Simulated Author's Rebuttal

2 responses · 0 unresolved

We thank the referee for the constructive feedback and positive recognition of our ablation studies and potential practical impact. We address the two major comments on the abstract below.

read point-by-point responses
  1. Referee: Abstract: The assertion that the CQ/ASA/MSHS modules capture dynamic multi-scale spatiotemporal relationships more efficiently than direct multi-scale exploration (contrasted explicitly against 'too many costs') lacks any quantitative anchors such as FLOPs, peak memory, or latency for the pipeline or decoder stages. This is load-bearing for the practicality of the headline outperformance claim on the three benchmarks, even though ablation studies on computation complexity are mentioned.

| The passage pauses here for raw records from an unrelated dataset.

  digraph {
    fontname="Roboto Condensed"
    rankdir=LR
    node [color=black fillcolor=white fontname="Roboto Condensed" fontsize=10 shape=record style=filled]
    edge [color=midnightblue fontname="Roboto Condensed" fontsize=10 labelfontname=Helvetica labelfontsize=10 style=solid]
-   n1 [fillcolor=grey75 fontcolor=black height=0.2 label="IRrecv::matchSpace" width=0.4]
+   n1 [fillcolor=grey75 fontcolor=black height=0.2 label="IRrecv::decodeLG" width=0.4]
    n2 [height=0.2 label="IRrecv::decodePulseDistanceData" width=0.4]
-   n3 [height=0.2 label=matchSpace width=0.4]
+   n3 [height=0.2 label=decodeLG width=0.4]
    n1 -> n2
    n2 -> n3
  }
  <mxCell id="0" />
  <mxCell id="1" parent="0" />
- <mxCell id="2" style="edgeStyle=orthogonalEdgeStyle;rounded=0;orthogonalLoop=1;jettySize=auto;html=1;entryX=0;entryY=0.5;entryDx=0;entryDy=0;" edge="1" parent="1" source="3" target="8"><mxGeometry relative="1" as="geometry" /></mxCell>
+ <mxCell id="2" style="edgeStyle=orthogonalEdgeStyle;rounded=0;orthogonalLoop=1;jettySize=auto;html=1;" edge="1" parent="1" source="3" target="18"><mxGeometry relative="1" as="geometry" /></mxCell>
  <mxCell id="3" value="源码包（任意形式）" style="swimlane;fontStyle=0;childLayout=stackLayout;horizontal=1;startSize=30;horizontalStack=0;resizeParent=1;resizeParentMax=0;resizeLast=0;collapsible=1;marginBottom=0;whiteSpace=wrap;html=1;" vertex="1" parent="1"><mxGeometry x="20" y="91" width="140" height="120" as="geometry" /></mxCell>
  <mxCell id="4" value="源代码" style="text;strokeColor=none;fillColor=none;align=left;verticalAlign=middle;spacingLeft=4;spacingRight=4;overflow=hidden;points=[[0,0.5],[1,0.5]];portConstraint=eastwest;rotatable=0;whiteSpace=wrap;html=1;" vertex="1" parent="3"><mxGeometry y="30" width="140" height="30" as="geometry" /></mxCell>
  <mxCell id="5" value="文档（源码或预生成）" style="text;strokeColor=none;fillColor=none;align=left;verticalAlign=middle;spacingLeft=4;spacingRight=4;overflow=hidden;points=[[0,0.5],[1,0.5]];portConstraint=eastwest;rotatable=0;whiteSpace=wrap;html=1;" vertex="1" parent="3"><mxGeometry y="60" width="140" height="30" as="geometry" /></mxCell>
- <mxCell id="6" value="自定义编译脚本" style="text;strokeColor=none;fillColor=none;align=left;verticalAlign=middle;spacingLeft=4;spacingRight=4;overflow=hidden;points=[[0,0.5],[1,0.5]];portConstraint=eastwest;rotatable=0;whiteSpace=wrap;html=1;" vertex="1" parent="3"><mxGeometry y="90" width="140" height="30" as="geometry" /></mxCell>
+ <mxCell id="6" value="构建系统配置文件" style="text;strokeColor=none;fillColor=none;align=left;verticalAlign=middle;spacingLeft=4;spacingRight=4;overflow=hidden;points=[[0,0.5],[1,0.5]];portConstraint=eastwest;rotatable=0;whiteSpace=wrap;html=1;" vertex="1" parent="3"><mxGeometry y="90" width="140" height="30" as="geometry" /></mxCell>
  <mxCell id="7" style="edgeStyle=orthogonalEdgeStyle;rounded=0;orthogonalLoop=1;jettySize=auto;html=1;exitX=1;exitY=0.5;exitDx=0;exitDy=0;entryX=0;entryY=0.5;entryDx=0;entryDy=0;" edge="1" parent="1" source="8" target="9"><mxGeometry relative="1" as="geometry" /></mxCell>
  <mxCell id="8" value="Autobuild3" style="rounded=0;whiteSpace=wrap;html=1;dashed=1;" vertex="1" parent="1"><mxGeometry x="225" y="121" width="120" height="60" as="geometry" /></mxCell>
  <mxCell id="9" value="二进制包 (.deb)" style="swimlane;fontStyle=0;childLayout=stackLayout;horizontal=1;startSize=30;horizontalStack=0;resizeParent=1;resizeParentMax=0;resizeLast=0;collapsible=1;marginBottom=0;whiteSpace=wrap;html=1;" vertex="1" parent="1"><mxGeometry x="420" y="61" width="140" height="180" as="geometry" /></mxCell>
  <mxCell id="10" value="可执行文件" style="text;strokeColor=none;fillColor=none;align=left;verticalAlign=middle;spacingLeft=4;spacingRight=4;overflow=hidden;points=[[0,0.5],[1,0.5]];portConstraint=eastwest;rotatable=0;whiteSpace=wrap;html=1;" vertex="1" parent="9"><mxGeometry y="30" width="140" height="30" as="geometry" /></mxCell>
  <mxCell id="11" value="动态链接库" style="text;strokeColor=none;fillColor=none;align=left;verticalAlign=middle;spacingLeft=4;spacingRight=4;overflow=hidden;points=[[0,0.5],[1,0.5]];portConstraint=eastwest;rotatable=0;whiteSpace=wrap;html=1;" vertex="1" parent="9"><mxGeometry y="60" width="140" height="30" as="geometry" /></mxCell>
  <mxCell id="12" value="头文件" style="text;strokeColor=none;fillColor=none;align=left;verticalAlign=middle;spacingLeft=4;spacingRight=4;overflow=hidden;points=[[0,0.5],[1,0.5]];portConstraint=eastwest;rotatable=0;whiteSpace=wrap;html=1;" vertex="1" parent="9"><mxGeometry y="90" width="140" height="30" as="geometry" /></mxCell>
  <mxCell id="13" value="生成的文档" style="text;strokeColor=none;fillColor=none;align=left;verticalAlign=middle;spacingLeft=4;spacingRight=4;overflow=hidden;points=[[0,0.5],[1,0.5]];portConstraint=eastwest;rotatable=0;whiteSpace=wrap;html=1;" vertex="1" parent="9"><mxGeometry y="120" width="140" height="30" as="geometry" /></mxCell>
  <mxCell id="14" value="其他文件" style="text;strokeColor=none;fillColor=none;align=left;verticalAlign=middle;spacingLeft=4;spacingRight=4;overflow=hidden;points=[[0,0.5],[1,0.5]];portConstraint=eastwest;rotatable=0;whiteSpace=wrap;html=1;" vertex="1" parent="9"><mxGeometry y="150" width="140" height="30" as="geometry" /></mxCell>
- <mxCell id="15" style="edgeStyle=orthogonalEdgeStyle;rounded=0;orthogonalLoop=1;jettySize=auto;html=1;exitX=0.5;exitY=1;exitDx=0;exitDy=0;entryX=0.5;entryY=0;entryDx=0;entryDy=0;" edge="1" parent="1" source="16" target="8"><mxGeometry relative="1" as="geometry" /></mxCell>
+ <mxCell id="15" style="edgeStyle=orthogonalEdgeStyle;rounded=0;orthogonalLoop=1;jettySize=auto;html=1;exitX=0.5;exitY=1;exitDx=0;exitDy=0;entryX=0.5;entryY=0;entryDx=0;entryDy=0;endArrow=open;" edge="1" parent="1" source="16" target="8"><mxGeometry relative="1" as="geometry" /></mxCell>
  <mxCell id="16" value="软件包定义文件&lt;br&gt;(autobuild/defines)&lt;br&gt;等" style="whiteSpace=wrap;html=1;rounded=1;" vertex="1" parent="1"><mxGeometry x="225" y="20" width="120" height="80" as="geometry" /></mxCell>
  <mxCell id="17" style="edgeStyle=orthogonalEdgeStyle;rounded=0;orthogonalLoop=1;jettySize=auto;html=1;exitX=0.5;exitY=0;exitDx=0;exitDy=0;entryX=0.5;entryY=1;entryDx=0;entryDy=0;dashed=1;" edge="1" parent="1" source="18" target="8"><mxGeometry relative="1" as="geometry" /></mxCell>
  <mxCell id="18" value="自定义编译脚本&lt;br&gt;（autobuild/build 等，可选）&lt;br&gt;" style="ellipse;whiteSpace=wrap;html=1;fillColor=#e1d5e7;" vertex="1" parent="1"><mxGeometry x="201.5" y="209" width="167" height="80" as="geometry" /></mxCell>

    Authors: We agree that the abstract would benefit from explicit quantitative anchors to support the efficiency claim. The manuscript already includes detailed ablation results on computational costs (FLOPs, parameters, peak memory, and latency) in Section 4.3 and Table 5, which show that the added modules incur only marginal overhead relative to direct multi-scale baselines while delivering the reported gains. We will revise the abstract to include a brief, specific reference to these metrics (e.g., noting the small increase in FLOPs and latency). revision: yes

  2. Referee: Abstract: The claim that 'most existing camera-based 3D object detection methods are outperformed' on nuScenes, Waymo, and Argoverse is stated without reference to specific metrics (e.g., mAP, NDS), tables, error bars, or baseline comparisons, preventing verification of the magnitude and robustness of the reported improvements.

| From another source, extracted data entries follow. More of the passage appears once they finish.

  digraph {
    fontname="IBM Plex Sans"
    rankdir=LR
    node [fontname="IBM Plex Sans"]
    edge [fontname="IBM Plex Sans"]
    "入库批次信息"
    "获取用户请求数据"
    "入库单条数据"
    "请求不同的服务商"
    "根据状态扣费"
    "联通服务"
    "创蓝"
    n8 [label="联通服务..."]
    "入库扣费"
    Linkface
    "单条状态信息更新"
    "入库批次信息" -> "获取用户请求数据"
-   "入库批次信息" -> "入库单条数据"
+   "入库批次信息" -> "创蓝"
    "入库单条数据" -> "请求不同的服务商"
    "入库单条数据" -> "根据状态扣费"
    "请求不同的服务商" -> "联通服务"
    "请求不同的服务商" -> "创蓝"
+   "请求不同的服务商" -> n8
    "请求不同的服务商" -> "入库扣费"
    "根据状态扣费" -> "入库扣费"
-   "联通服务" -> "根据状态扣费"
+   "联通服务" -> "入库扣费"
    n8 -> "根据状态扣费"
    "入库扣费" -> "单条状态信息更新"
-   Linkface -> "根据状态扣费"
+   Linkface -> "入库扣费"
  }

    Authors: We acknowledge that the abstract statement is too general. The full paper provides the requested quantitative evidence in Tables 1–3, which report mAP, NDS, and other metrics with direct comparisons to prior camera-based methods on all three benchmarks, demonstrating consistent outperformance. We will revise the abstract to cite the key results (e.g., the achieved NDS/mAP values) and explicitly reference the tables for detailed verification. revision: yes

Circularity Check

0 steps flagged

No circularity: empirical architecture validated on external benchmarks

full rationale

The paper introduces an architectural framework (CAM3DNet) with three modules (CQ, ASA, MSHS) for multi-view camera 3D detection. It describes the modules in terms of standard operations (multi-scale projection, adaptive self-attention, deformable sampling) and evaluates them via training on public datasets (nuScenes, Waymo, Argoverse) plus ablations. No equations, predictions, or uniqueness claims reduce to self-defined quantities, fitted inputs renamed as outputs, or load-bearing self-citations. The performance claims rest on external benchmark results rather than internal redefinitions or tautological fits.

Axiom & Free-Parameter Ledger

0 free parameters · 1 axioms · 0 invented entities

The central claim rests on standard deep-learning training assumptions and the empirical effectiveness of attention mechanisms on public driving datasets; no new physical constants or entities are introduced.

axioms (1)
  • domain assumption Deformable attention can sample relevant multi-scale object features when guided by query scale and camera priors
    Invoked in the description of the MSHS module.